The Association of Psychological and Social Studies (Asociación de estudios psicológicos y sociales) is a learned society, which was founded 9 January 1998 by a group of researchers, teachers, and professionals related to the social sciences, psychology, pedagogy, medicine, and law. The association has its head office in Zaragoza (Spain). The president is Javier Garcés Prieto (2016).

== Aims ==
The main objectives of the association are:
- Promoting the study and scientific research of social sciences and human behavior
- Carrying out projects to improve the individual quality of life and social development
- Stimulate research and projects related to health, understood as physical, mental, and social welfare
- Organizing educational and informative programs, nationally and internationally, to make advances in psychology, sociology, health, and legal science available to the society at large
- Collaborating with other public and private institutions in favor of individual welfare improvement, social progress, and social integration of neglected collectives

== Activities ==
Some of the most important activities of the society are or have been the following:
- Studies of psychological and social problems of modern society, carried out by association researchers on consumerism, shopping addiction, and the excessive or inappropriate use of new technology.
- Consumer behavior and new models of development to make economic progress compatible with ethical and sustainable consuming.
- Promoting active and critical consumer's movement as well as adult and young citizens education as responsible consumers.
- Studying and spreading the scientific psychology aspects useful to the daily life of citizens.

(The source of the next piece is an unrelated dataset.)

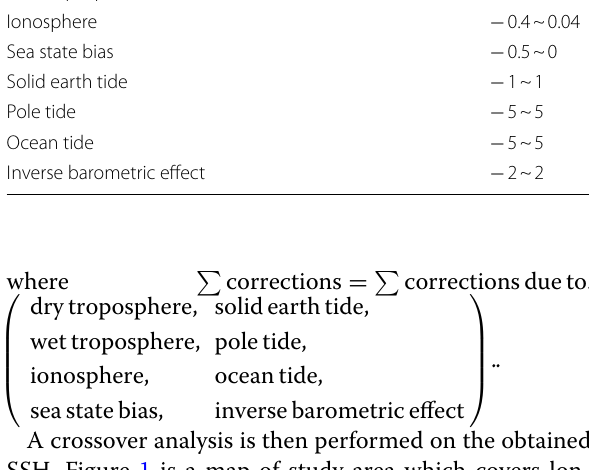
SSH. Figure 1 is a map of study area which covers lon- gitude 15° W to 5° E, and from latitude 4° S to 4° N. The region stretches from the continental shelve of Liberia in West Africa to the central African country of Gabon.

The more relevant projects in these fields have been those related to non-pharmacological alternatives to stress and anxiety problems, psychological welfare, mental health, and rational use of psychoactive medicines.
- Psychology of sport and physical activity, with the starting-up, in 2008, of a group of professionals and researchers in this field, led by Miguel Angel Ramos.

== Organization ==
The association is organized in six sections: psychology, sociology, education, consuming, health, and citizen participation.

An independent study concluded that the association is among the more outstanding Spanish entities as well as one of the most efficiently run.